A moment in time

by Jan Wheatcroft

I stand in the Indian train station, alone for a moment while being jostled by the crowds of people all intent on being somewhere else at that very same moment. Now I am surrounded by bags and cases. It is my job to gather and guard them while Frances’s job is to buy the tickets and gather information.

Frances lives in England while I live in California. We met many years ago at a self development center on a peaceful Greek Island, where we discovered that we had the same wanderlustful traveling passions. Now we comfortably slip into our roles, I am the suitcase caretaker while she buys the tickets.

She operates better in situations of confrontation. She is more assured than I am. I stand content to watch and dream as the people stream by doing what they always do. Then I spin stories about their lives to myself. Sometimes I tell Frances these stories as I invent them and she laughs while we enjoy my imagination.

Today we are in Kurseong, a small town part way up the Eastern Himalayas where the tiny toy train huffs and puffs as it winds its way up to Darjeeling, the Queen of the British Raj. Tea plantations painted in rich greens cover the hills. This is a society that no longer exists—a life that was supported by servants and the Victorian need to escape from the heat. I will breathe in the remains, digging through the past as the archaeologist does to feed my imagination. 

As I look up, I notice a small boy standing near by watching me. He is neatly dressed in grey trousers and a well-pressed shirt. His black hair is slick with comb marks against his nutty brown skin. As he watches me intently I think that maybe he wants to talk. I smile and say, “Hello.”?He smiles and “hellos” me in return. 

We begin a small conversation. I ask him if he speaks English, which he does quite well. He explains that he has learned English in school, which has now finished for the day. He is 11 and quite happy to wait and talk.

The train is late in arriving from the New Jaipalguri station so the boy just stands and asks me questions. Frances returns with our tickets and assumes her role as tour leader while I enjoy falling under her spell of travel knowledge. I tell her about our new friend and she returns his questions with answers and then more questions of her own.

I find that the Indians we meet are so open and friendly. They often approach us to practice their English as well as to learn about what is outside of their own world. Our young friend asks for nothing. He seems content just to be here with us. We dig through our purses to find coins from our home countries. I find a quarter and a dime and Frances digs out a 20 pence piece and two English pennies.We hand them to him explaining what they are, and his eyes glow as he keeps looking at them, asking over and over what they are until he has committed it to memory. I like his solidness. He is a gentle by, shy yet eager to be in our company—two older foreign ladies on the platform of the toy train to Darjeeling.

Frances goes to buy our snacks. We always have snacks on a train trip no matter how short the jaunt will be. It is part of the fun of train travel. Frances follows the boy to a vendor and treats him to a bag of crispy chips and an orange drink. He smiles as he has now assumed the role of guide.

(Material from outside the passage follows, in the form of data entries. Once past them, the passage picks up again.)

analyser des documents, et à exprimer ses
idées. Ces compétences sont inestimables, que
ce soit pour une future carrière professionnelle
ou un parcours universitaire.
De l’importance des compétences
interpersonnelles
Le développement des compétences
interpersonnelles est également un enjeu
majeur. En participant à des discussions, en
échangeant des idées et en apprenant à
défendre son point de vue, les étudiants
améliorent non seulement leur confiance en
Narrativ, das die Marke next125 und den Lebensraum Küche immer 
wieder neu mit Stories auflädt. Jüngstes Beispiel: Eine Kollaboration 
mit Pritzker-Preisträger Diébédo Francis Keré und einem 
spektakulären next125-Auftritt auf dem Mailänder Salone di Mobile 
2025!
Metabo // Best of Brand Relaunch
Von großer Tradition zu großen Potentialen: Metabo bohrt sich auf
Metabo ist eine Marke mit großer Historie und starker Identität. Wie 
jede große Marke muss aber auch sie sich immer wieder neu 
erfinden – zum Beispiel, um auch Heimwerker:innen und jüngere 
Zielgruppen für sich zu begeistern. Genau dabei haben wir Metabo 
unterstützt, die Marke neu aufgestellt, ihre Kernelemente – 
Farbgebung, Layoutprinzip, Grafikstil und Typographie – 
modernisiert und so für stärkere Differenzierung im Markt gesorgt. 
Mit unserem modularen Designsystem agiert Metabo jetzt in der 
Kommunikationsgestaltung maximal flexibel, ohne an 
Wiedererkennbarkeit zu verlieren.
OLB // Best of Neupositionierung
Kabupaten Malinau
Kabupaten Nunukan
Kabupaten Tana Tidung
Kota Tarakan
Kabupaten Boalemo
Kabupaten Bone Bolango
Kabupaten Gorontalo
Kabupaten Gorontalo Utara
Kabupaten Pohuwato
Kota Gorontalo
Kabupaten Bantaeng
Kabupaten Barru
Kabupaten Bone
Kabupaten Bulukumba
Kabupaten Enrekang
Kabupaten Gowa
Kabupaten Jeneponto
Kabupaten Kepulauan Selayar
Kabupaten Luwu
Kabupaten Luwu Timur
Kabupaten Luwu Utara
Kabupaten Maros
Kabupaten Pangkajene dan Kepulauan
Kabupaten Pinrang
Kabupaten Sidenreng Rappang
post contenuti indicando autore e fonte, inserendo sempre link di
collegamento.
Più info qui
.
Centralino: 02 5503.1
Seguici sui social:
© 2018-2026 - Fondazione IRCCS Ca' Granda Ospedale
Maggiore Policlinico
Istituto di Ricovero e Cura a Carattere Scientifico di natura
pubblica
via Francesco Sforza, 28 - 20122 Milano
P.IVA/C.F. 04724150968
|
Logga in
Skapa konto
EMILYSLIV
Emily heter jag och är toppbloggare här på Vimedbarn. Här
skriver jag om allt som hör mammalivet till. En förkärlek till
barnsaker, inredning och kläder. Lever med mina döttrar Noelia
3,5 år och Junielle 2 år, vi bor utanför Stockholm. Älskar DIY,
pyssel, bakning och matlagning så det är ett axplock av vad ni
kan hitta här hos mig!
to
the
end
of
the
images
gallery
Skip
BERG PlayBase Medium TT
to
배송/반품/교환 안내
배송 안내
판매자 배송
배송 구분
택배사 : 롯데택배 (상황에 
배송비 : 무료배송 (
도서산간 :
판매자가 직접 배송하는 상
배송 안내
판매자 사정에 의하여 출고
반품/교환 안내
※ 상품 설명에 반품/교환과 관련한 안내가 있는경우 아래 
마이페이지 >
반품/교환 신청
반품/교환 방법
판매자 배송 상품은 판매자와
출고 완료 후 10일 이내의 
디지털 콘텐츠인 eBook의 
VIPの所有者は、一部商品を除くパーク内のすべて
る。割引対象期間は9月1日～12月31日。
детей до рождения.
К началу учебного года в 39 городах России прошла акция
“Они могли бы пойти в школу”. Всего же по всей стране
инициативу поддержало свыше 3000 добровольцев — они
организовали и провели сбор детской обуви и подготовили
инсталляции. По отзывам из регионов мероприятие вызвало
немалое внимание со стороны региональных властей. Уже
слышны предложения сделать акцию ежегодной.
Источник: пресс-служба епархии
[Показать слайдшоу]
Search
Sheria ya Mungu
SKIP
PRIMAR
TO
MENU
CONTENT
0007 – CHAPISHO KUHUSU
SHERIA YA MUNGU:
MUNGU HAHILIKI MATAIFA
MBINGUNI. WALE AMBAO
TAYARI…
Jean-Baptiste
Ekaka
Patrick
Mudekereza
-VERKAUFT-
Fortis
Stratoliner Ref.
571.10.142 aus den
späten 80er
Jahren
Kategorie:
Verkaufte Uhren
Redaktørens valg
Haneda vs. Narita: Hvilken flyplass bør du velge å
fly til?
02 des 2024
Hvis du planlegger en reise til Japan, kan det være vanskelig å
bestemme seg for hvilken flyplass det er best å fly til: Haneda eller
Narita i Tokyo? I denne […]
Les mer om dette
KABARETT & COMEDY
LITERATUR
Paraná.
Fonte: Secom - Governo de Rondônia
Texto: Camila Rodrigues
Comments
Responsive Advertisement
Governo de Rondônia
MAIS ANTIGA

We walk up the platform, our snacks in our backpacks while he clutches his in his hands. We notice a door that says, “Darjeeling Himalayan Railway, Kurseong Museum.”?It is closed. Frances goes to the ticket office and asks if we can visit the museum. A man in an official hat carrying a large ring of keys follows her back to the museum to open the door. He calls over a woman in an official brown uniform to wait as we walk around the room, looking at all the artifacts: old clocks, pottery, silverware, parts of engines and curled brown-edged photographs of the Raj when the train carried the English families up from the hot plains to this cooler mountain retreat. It is what we have come to discover and we devour the photos. Our young friend looks carefully at everything. This is his history. 

We wander outside and stand together. The boy quietly tells us about how he likes to spend time at the train station and dream about seeing the world. His family are Christians and attend the church near by. He describes his large family of three brothers and a younger sister. The train station is more peaceful than being at home. Then we hear the train whistle and a few minutes later the train arrives.

We watch as one engine pulls the carriages in and another engine attaches itself to the back end to pull the train out. We climb into the small, dusty carriage of this toy-sized train with open windows. The boy helps us with the bags as the whistle blows. We wave and watch him as he is slowly reduced to a dot on the receding platform. Frances tells me that he said we were the nicest people he had ever met.

I make up stories about him and his life in the same way that I knit hats, twisting the yarns to make patterns of my own choosing. I like these encounters. Meeting him has anchored me to where I am for a short while and reminds me of the reason I travel.

We move along a railway so narrow that as we pass through villages we can literally reach out and touch the buildings along the track. I am happy to see the rich green land so full of orchids and other bright flowers before us as we travel up the mountain through the vast green tea plantations.